Now it seems that the way RNA folds at low temperatures might offer a clue to how life began on Earth. The study reveals the outer limits of biochemistry that may have existed before modern RNA, a ‘sweeter-RNA world,’ or as Smuak said cryptically: “a cold-light lab.”
Now it seems that the way RNA folds at low temperatures might offer a clue to how life began on Earth. The study reveals the outer limits of biochemistry that may have existed before modern RNA, a ‘sweeter-RNA world,’ or as Smuak said cryptically: “a cold-light lab.”
The Remarkable Folding of RNA
In the genetic machinery of all living beings, intermediate between DNA and protein is found a key molecule named as Ribonucleic acid (RNA), which has its significance in the emergence and evolution of life. Although RNA is involved in many different functions, one element that hugely affects the range of activities it undertakes is its spatial conformation – the way that RNA folds around itself.

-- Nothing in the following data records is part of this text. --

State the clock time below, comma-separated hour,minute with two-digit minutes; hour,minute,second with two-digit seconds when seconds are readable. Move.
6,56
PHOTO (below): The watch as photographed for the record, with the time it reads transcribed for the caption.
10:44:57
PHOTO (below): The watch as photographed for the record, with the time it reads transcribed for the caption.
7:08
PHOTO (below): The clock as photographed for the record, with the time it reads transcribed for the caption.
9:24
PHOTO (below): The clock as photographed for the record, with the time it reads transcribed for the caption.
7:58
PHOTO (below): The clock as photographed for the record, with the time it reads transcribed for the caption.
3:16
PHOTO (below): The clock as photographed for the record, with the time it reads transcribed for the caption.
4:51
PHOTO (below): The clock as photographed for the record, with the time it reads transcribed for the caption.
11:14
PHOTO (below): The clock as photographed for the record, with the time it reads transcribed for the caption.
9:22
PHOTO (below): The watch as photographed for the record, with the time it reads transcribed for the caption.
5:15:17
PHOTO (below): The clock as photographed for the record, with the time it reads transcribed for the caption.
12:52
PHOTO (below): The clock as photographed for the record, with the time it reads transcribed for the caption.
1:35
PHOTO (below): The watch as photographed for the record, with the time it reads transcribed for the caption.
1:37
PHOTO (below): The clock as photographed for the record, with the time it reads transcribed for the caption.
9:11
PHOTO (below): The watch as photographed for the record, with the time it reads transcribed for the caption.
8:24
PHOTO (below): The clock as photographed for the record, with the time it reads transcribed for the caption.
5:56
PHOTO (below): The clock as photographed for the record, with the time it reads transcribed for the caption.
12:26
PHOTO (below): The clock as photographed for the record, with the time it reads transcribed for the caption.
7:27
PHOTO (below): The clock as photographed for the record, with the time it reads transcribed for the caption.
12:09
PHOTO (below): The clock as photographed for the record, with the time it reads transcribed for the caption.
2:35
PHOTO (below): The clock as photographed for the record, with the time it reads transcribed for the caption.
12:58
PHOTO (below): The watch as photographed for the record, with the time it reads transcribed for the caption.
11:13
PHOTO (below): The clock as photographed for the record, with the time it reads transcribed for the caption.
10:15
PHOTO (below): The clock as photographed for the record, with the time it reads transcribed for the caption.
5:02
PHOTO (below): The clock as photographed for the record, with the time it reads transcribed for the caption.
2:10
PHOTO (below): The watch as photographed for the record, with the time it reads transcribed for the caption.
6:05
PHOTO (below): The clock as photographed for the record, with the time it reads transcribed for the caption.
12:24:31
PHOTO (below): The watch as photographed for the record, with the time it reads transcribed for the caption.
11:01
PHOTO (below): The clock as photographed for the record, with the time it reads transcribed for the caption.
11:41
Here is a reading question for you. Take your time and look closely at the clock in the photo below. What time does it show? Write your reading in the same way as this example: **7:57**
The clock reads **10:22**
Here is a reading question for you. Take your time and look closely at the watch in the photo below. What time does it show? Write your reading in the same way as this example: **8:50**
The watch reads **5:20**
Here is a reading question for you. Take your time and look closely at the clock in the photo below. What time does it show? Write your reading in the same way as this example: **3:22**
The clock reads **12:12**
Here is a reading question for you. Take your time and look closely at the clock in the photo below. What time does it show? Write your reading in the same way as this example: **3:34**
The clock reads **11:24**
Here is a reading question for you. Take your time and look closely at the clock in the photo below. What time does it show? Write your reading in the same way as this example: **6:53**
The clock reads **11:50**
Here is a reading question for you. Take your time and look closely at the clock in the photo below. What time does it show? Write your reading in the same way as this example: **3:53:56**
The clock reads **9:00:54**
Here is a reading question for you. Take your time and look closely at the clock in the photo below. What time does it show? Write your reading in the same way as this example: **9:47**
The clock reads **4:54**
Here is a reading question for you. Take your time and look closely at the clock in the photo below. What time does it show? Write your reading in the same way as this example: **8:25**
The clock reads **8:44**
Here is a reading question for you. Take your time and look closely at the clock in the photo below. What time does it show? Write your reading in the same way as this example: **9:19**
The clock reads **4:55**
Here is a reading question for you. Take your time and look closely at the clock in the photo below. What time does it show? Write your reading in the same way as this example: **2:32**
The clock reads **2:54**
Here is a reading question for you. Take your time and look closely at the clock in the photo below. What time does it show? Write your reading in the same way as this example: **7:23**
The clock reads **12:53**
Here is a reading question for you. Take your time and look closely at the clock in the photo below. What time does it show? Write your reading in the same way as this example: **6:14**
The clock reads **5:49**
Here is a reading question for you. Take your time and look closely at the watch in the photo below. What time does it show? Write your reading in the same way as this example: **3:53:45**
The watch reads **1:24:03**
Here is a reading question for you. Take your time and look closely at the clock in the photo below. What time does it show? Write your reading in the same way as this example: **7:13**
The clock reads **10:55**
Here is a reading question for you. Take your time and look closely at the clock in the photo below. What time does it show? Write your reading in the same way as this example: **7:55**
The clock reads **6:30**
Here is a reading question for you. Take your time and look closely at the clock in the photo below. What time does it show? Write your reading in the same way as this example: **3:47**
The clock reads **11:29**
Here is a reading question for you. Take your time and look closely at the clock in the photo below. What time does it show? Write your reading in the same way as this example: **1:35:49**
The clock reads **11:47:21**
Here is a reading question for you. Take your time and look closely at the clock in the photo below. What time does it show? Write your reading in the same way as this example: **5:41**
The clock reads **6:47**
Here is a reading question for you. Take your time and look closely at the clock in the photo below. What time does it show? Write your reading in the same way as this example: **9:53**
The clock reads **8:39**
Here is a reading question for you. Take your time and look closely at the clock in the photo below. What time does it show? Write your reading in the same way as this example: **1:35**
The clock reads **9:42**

According to a new paper in The Proceedings of the National Academy of Sciences, researchers have now come up with an explanation as to how RNA folds when it gets cold. The discovery, made by a research team led by Professor Fèlix Ritort (UB) shows how RNA sequences start to form well-organised, highly packed structures when the temperature reaches values lower than 20°C.
Both of these are quite novel, telling us that RNA stability and the function could be significantly amplified by how RNA interacts with surrounding water molecules. According to the researchers, hydrogen bonding of water molecules with the ribose sugar may be as important — or more so — than base pairing interactions in stabilizing the structure of RNA.
Peering into an RNA World of Sweet Beginnings
Such a discovery would not be merely of interest due to its implications for the biochemistry of modern organisms, These results suggest the potential for an even more “primitive,” or “coarse” biochemistry that came before RNA, centered on ribose-water interactions.
Within this primordial slurry of RNA, deamer and colleagues suggest that new advances in the ability of RNA to manufacture itself could have perhaps first arisen independently from biological life by taking advantage of cold temperatures often encountered on celestial bodies that are in constant thermal cycles of heat and cold near a star -a so-called ‘sweet-RNA world. However, A-U and G-C also pack effectively for the same stacking reasons28 together with additional narrower steric constraints31 on how riboses approach each other in space — in these conditions, the distillated anticooperatively constrained de-facto or actual minimization of ribose-water interactions versus standard A-U and G-C base-pairing might have been a significant factor under prebiotic circumstances that motivated early biochemical events to lead up eventually into RNA, thereby life as we know.
This opens a new window that is extremely relevant for the origins of life on Earth, and wherever you can find RNA in the universe. ” This indicates that the well-known RNA stabilization rules might have been preceded by an older, sugar-based system which could work in the harsher frigid conditions of the early cosmos.
Conclusion
The extraordinary twist of how RNA loops and folds itself at low temperatures as determined by the research team, paints an entirely new glimpse into the geological biochemistry that might have formed the basis for earliest life on Earth. This research suggests that a ‘sweet-RNA world may have taken form in the chill of interstellar space, where ribose-water interactions reined over base pairing rules. By the same token, to understand this primitive biochemistry would likewise enlighten how life’s earliest steps towards evolution may have originated and persevered in the universe.